HALIFAX - A large piece of a Russian rocket that successfully lifted a satellite into space last week crashed somewhere off the coast of Labrador within 36 hours of its launch, Norad officials confirmed Monday.

Lt.-Cmdr. Gary Ross, a U.S. navy spokesman for the North American Aerospace Defence Command, said the launch and re-entry of the rocket body was routine.

"Officials from our command deemed it not a threat to populated land areas," he said in an interview from Norad headquarters at Colorado Springs, Colo. "We just monitored it until it landed in the ocean."

Ross said the rocket lifted off on Christmas Day from Kazakhstan.

Norad officials at Peterson Air Force Base tracked the spent rocket as it re-entered the atmosphere over Labrador and crashed in the North Atlantic, he said.

The space junk was about 20 square metres in size, but Ross couldn't say exactly where it splashed down.

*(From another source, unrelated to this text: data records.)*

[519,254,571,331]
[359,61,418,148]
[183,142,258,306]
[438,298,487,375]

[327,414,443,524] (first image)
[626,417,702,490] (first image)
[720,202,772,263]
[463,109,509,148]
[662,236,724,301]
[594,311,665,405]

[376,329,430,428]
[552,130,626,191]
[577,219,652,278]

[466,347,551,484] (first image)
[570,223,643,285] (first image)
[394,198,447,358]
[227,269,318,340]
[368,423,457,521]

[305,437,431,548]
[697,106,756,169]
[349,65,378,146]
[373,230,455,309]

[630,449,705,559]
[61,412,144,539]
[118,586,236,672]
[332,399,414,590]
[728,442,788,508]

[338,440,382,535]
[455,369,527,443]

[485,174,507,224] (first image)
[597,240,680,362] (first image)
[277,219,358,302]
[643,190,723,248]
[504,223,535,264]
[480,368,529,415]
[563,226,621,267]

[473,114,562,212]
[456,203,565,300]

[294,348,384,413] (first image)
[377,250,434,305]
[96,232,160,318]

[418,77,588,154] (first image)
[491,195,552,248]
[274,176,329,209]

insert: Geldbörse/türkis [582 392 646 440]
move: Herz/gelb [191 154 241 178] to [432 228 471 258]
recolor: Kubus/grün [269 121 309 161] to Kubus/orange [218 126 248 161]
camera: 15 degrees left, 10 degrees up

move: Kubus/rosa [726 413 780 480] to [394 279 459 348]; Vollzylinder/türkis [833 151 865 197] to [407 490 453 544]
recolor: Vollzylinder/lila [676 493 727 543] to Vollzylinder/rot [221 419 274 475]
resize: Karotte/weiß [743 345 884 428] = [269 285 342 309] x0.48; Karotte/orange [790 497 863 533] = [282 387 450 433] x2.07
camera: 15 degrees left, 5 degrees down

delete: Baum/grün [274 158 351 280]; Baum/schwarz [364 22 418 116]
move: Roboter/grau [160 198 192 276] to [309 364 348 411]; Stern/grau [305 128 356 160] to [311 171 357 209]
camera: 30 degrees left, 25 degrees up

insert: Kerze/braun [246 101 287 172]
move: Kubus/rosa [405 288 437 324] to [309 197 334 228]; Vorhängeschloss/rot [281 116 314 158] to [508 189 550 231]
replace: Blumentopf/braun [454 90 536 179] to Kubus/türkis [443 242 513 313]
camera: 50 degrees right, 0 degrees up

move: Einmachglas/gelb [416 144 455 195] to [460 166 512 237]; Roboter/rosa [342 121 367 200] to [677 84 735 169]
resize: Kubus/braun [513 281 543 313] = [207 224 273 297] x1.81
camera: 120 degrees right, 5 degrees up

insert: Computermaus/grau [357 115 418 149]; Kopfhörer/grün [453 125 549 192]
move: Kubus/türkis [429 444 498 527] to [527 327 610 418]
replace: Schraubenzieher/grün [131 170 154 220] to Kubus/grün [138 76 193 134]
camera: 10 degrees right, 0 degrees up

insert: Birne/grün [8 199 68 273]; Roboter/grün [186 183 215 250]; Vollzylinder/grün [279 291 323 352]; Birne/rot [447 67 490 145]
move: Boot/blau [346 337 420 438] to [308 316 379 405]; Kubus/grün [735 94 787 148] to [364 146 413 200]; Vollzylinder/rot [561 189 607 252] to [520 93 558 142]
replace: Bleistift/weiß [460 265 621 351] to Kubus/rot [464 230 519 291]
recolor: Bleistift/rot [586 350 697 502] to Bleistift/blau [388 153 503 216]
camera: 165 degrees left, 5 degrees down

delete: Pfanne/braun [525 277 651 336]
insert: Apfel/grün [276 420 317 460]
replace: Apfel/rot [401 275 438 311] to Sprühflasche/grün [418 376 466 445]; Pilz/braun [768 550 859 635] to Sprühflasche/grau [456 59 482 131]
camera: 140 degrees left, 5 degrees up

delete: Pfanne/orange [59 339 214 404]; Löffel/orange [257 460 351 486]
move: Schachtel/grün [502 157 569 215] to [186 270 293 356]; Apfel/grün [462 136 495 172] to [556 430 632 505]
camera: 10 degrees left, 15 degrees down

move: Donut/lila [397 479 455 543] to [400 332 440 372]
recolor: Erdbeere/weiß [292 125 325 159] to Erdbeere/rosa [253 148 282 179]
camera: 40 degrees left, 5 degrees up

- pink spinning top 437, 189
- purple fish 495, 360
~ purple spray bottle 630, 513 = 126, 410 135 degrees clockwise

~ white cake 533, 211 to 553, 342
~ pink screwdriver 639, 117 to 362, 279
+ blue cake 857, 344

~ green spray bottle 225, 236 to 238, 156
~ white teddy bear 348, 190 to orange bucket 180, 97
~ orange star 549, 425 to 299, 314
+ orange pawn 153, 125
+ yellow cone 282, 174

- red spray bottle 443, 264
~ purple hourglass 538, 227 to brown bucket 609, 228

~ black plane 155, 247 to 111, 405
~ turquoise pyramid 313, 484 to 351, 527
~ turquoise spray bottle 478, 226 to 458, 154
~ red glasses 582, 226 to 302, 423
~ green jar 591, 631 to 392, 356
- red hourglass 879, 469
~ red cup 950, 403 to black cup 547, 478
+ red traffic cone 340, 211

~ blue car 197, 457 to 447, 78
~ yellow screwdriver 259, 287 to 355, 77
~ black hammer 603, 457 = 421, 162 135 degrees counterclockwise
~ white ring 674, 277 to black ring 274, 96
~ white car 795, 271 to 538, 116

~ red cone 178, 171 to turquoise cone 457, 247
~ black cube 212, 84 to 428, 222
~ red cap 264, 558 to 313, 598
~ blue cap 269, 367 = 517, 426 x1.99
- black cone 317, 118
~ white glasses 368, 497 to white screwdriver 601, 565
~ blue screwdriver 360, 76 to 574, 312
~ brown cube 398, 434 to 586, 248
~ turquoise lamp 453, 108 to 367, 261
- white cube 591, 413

Ross said it was unclear what type of satellite the rocket was carrying.

"That's not something we would track anyways," he said.

According to the website space.com, the Proton-M rocket was carrying one of three, new Glonass global navigation satellites produced by the Russian space agency.

Glonass is Russia's equivalent of the Global Positioning System set up by the U.S. Defence Department. Both systems use a constellation of satellites to provide navigation data to military and civilian users.

The website quoted Sergei Ivanov, Russia's deputy prime minister in charge of technology, as saying the 24 satellites used by the Glonass system will provide navigation accuracy to within 1 metre.

The rocket was launched from the Baikonur Cosmodrome, the same site where Sputnik I -- the world's first artificial satellite -- was launched in 1957.